Dysphagia is a clinical condition where individuals have difficulty swallowing and eating, which can be caused by conditions such as dementia. Dysphagia can cause dangerous health consequences if left untreated, making it important to understand the challenges posed by dysphagia in dementia cases and the available treatment options. Below we look at the symptoms, causes and treatment of dysphagia in patients with dementia.
Symptoms of Dysphagia in Dementia Patients
The signs of dysphagia vary depending on the type of dementia and severity of the condition. Generally, symptoms of dysphagia include coughing during or after swallowing, excessive drooling, an inability to swallow liquids or solids, difficulty initiating a swallow, and pain or discomfort when trying to swallow.
Causes of Dysphagia in Dementia Patients
Most often, dysphagia occurs as a complication from another medical condition such as dementia. In this situation, dysphagia is caused by structural changes that occur within the brain resulting from neurological damage caused by dementia. This neurological damage affects areas responsible for normal swallowing reflexes needed for safe swallowing.
Diagnosis and Evaluation of Dysphagia in Dementia Patients
Dysphagia should be identified early on as part of an effective treatment plan for dementia patients. To diagnose dysphagia in dementia patients, doctors will typically perform a physical exam to evaluate oral motor skills needed for controlled swallowing and assess any potential risks associated with chest congestion or aspiration due to the patient’s condition. A doctor may also order modified barium swallows (MBS) or video swallow studies (VSS) to help identify any issues related to safe swallowing among patients with dysphagia.
Treatment Options for Dysphagial Cases Involving Demented Patients
Treatment options depend on the specific type of dysphagial case involved but typically involve physical therapy exercises such as chin tuck postures along with special diets modified to account for limited mobility or reduced muscle control from underlying conditions like dementia. In some cases, surgery may also be required if more severe complications are present.
In order to effectively treat any dysphagial disorder among those living with dementia, diet modifications may be necessary. People with dysphagia may need to switch to a softer diet in order to make swallowing and eating easier. This could include foods such as pureed meats and mashed potatoes. Care should be taken to ensure that the right consistency and texture of food is used so as not to cause difficulties in the esophagus or stomach during ingestion. Thickening agents can be added to liquids, even alcohol, to manage the risk of aspiration. Learn how to thicken alcohol with SimplyThick gel by following the link.
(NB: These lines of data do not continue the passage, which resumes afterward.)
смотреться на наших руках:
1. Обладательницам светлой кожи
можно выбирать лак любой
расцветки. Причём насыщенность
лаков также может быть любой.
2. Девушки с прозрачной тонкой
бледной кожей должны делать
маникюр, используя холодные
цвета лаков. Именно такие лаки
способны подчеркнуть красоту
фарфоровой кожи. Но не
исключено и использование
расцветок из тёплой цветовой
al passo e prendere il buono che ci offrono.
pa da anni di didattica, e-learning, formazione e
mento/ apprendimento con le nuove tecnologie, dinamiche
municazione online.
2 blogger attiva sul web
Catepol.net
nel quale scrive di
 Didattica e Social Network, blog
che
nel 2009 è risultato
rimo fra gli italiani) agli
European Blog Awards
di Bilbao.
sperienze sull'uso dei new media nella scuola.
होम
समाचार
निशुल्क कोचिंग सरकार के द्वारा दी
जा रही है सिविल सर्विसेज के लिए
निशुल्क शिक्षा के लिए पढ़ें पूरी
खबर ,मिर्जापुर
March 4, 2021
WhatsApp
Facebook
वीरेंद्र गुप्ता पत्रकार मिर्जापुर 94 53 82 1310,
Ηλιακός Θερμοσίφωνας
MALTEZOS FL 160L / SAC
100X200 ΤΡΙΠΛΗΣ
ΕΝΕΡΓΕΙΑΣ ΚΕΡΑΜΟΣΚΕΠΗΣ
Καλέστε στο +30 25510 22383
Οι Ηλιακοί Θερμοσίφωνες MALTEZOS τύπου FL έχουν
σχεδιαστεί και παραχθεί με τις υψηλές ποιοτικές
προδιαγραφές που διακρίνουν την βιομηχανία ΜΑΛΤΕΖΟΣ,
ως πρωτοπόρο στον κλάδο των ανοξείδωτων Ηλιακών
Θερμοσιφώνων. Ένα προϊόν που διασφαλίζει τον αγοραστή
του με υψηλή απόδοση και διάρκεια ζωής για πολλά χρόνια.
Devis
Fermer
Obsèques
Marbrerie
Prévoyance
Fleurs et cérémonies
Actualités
Additionally, calming activities prior to meals such as neck massages and warm drinks may help individuals remain relaxed while they eat since stress can make swallowing more difficult.
Understanding how dysphagic diseases affect those living with dementia is important for recognizing the signs and putting a plan in place. With prompt detection and appropriate treatments tailored specifically towards individual needs, it is possible to maintain healthy eating habits despite existing conditions scoopkeeda.